Les hommes de caractère violent périrent les premiers; les Africains résistèrent mieux que les Gaulois. Zarxas, entre les Baléares, restait étendu tout de son long, les cheveux par-dessus le bras, inerte. Spendius trouva une plante à larges feuilles emplies d'un suc abondant, et, l'ayant déclarée vénéneuse afin d'en écarter les autres, il s'en nourrissait.

On était trop faible pour abattre, d'un coup de pierre, les corbeaux qui volaient. Quelquefois, lorsqu'un gypaëte, posé sur un cadavre, le déchiquetait depuis longtemps déjà, un homme se mettait à ramper vers lui avec un javelot entre les dents. Il s'appuyait d'une main, et, après avoir bien visé, il lançait son arme. La bête aux plumes blanches, troublée par le bruit, s'interrompait, regardait à l'entour d'un air tranquille, comme un cormoran sur un écueil, puis elle replongeait son hideux bec jaune; et l'homme désespéré retombait à plat ventre dans la poussière. Quelques-uns parvenaient à découvrir des caméléons, des serpents. Mais ce qui les faisait vivre, c'était l'amour de la vie. Ils tendaient leur âme sur cette idée exclusivement—et se rattachaient à l'existence par un effort de volonté qui la prolongeait.

Les plus stoïques se tenaient les uns près des autres, assis en rond, au milieu de la plaine, çà et là, entre les morts; et, enveloppés dans leurs manteaux, ils s'abandonnaient silencieusement à leur tristesse.

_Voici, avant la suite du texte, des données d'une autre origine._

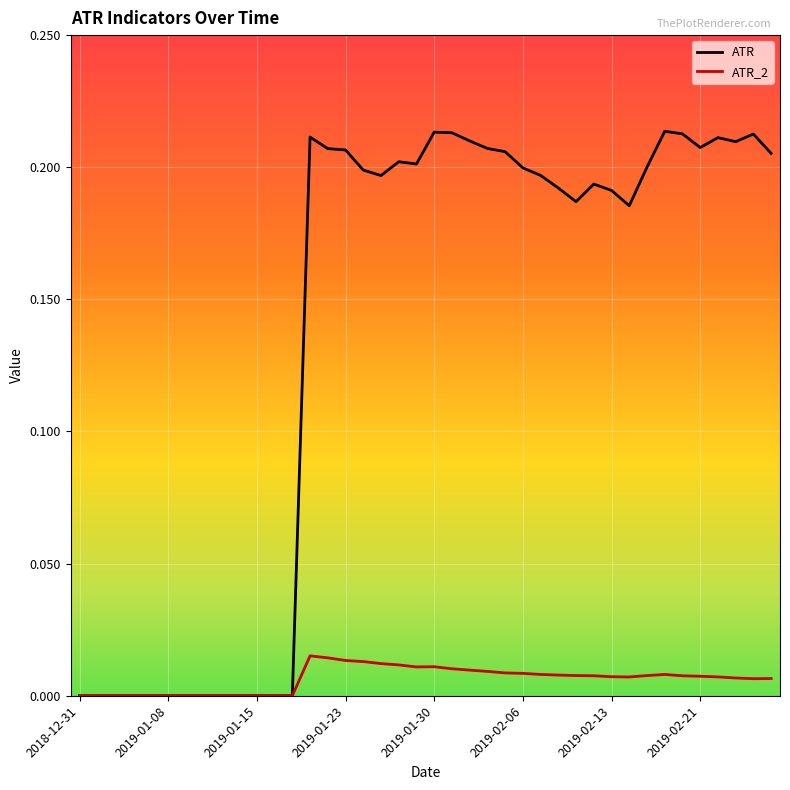

Which series has the largest range (max minus min)?

ATR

Ceux qui étaient nés dans les villes se rappelaient des rues toutes retentissantes, des tavernes, des théâtres, des bains, et les boutiques des barbiers où l'on écoute des histoires. D'autres revoyaient des campagnes au coucher du soleil, quand les blés jaunes ondulent et que les grands bœufs remontent les collines avec le soc des charrues sur le cou. Les voyageurs rêvaient à des citernes, les chasseurs à leurs forêts, les vétérans à des batailles;—et, dans la somnolence qui les engourdissait, leurs pensées se heurtaient avec l'emportement et la netteté des songes. Des hallucinations les envahissaient tout à coup; ils cherchaient dans la montagne une porte pour s'enfuir et voulaient passer au travers. D'autres, croyant naviguer par une tempête, commandaient la manœuvre d'un navire, ou bien ils se reculaient épouvantés, apercevant, dans les nuages, des bataillons puniques. Il y en avait qui se figuraient être à un festin, et ils chantaient.

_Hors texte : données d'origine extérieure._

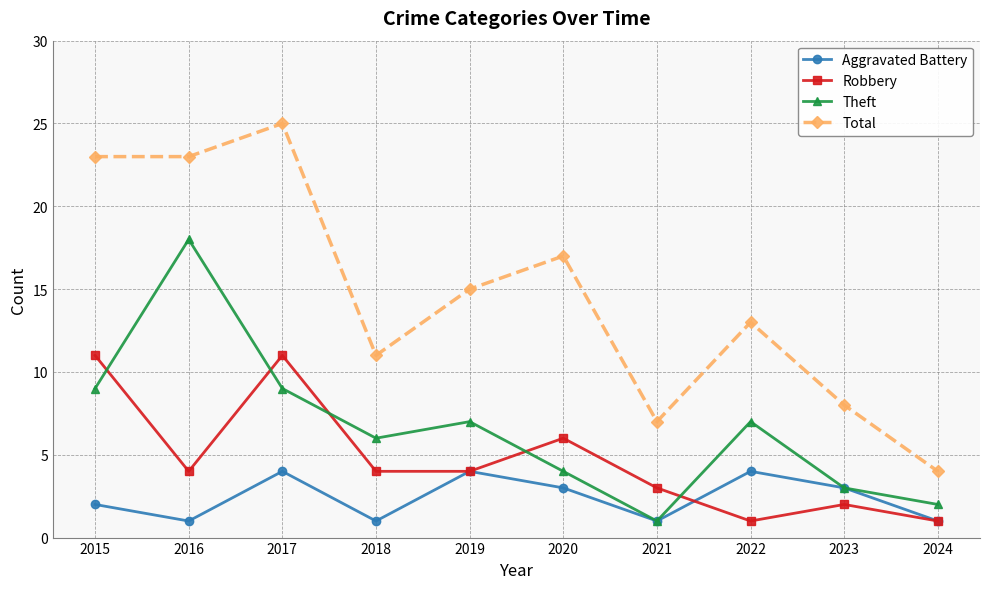

What is the difference between the second highest and second lowest values in the Total series?

16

Beaucoup, par une étrange manie, répétaient le même mot ou faisaient continuellement le même geste. Puis, quand ils venaient à relever la tête et à se regarder, des sanglots les étouffaient en découvrant l'horrible ravage de leurs figures. Quelques-uns ne souffraient plus, et pour employer les heures, ils se racontaient les périls auxquels ils avaient échappé.

Leur mort à tous était certaine, imminente. Combien de fois n'avaient-ils pas tenté de s'ouvrir un passage! Quant à implorer les conditions du vainqueur, par quel moyen? ils ne savaient même pas où se trouvait Hamilcar.

Le vent soufflait du côté de la ravine. Il faisait couler le sable par-dessus la herse en cascades, perpétuellement; et les manteaux et les chevelures des Barbares s'en recouvraient comme si la terre, montant sur eux, avait voulu les ensevelir. Rien ne bougeait; l'éternelle montagne, chaque matin, leur semblait encore plus haute.

Quelquefois des bandes d'oiseaux passaient à tire-d'aile, en plein ciel bleu, dans la liberté de l'air. Ils fermaient les yeux pour ne pas les voir.

On sentait d'abord un bourdonnement dans les oreilles, les ongles noircissaient, le froid gagnait la poitrine; on se couchait sur le côté et l'on s'éteignait dans un cri.

Le dix-neuvième jour, deux mille Asiatiques étaient morts, quinze cents de l'Archipel, huit mille de la Libye, les plus jeunes des Mercenaires et des tribus complètes—en tout vingt mille soldats, la moitié de l'armée.